Seawater is about 3 per cent salt and the water harvesting process creates a more concentrated brine.

This is placed in shallow black trays arranged on a sunny hillside and covered in clear plastic covers for the sun to continue the evaporation process.

A tunnel house containing a large pool lined with black plastic is also used to create salt.

Salt is produced all year round on the sunny Northland property, with salt crystals taking anything from three to five weeks to form, depending on the weather.

"Humidity is not our friend in this business. This winter has been a bit tough," he said.

The various salt farm areas outside the house have been given names, reflecting his quirky sense of humour.

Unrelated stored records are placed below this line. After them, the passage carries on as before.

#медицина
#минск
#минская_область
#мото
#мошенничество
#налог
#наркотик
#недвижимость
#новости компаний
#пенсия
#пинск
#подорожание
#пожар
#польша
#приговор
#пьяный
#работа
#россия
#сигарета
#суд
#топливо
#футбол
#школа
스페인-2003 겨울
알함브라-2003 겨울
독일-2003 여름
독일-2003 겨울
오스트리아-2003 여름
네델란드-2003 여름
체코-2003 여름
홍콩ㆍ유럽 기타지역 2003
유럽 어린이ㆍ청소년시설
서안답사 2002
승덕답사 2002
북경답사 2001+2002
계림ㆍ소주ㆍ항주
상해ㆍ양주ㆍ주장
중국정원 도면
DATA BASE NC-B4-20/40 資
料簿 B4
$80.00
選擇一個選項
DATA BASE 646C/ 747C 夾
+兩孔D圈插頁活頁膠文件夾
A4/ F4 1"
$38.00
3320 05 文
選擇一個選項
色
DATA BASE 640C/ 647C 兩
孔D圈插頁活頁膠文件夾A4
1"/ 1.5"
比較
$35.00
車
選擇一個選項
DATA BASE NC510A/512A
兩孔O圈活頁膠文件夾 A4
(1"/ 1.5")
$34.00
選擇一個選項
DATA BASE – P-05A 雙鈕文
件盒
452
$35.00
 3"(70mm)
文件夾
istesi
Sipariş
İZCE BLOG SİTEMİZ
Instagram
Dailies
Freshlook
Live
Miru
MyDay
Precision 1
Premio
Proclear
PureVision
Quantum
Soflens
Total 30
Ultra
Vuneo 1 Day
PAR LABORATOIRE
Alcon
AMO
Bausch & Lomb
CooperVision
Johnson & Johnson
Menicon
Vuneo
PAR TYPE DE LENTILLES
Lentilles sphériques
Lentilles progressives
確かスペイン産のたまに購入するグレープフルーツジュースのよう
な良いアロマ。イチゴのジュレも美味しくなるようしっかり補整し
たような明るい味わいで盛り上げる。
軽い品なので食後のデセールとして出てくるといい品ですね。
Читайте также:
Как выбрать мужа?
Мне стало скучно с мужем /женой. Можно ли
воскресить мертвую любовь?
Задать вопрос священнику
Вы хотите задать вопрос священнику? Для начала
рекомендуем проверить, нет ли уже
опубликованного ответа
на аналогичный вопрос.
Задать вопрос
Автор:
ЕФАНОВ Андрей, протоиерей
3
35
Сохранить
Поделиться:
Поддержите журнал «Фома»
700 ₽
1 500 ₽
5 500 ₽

"We have the Moon Pool, North Wall, Crystal Palace, Bonneville Flats and Gertrude the Glorious, which was a name that came through in a competition on social media."

James said he was still brimming with ideas, and he "hadn't scratched the surface of all the possibilities".

Flavoured salts included squid ink, chilli, citrus zest, garlic, red wine, rosemary, smoked and Togarashi, which is a spicy Japanese chilli blend.

"I am always experimenting with new flavour ideas. We have been playing around with marmite, liquorice and black pepper flavours as well as rice wine vinegar and chocolate salt flavours," he said.

"Salt and chocolate together do something to your taste buds. It's amazing. Salty chocolate is popular so why not chocolatey salt?"

A new cookbook featuring 10 recipes using different flavours of salt has been launched this month, with recipes created by Natasha MacAller, an international chef and culinary consultant who is a former ballerina and is known as the Dancing Chef. She divides her time between London, Los Angeles and a home in Kerikeri.

James said the cookbook was an exciting development for the business, and he is now selling the book with a package of 10 flavours of salts.

James said his sea salts were not recommended for use in salt grinders because they did not contain anti-caking agents, and humidity could cause grinders to clog. They should be kept in salt pigs and sprinkled with a small spoon.

"We like to keep our products completely natural with no additives.

"We say, ‘Embrace your sprinkle and throw away your grind'."